> **EXERCISE INSTRUCTIONS**:
Nothing in the listing should be altered when it is copied, and no picture goes into the copy.
DATA RECORDS section start
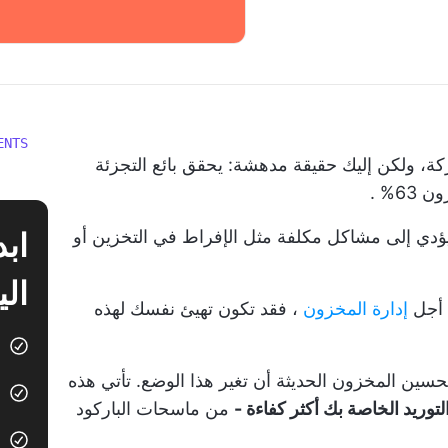
ENTS
ركة، ولكن إليك حقيقة مدهشة: يحقق بائع التجزئة
 63%
.
ا يؤدي إلى مشاكل مكلفة مثل الإفراط في التخزين أو
الي
ن أجل
إدارة المخزون
، فقد تكون تهيئ نفسك لهذه
سين المخزون الحديثة أن تغير هذا الوضع. تأتي هذه
توريد الخاصة بك أكثر كفاءة -
من ماسحات الباركود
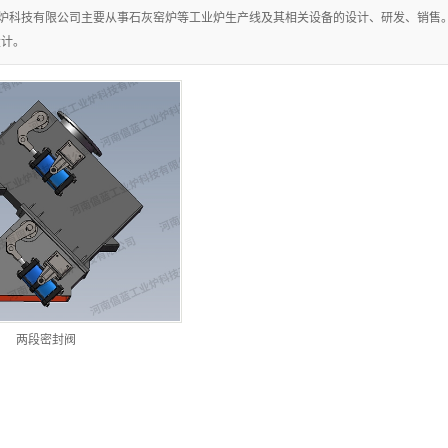
炉科技有限公司主要从事石灰窑炉等工业炉生产线及其相关设备的设计、研发、销售
设计。
两段密封阀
DATA RECORDS section end
> **ANSWER BOX**:
ENTS
ركة، ولكن إليك حقيقة مدهشة: يحقق بائع التجزئة
 63%
.
ا يؤدي إلى مشاكل مكلفة مثل الإفراط في التخزين أو
الي
ن أجل
إدارة المخزون
، فقد تكون تهيئ نفسك لهذه
سين المخزون الحديثة أن تغير هذا الوضع. تأتي هذه
توريد الخاصة بك أكثر كفاءة -
من ماسحات الباركود
炉科技有限公司主要从事石灰窑炉等工业炉生产线及其相关设备的设计、研发、销售
设计。
两段密封阀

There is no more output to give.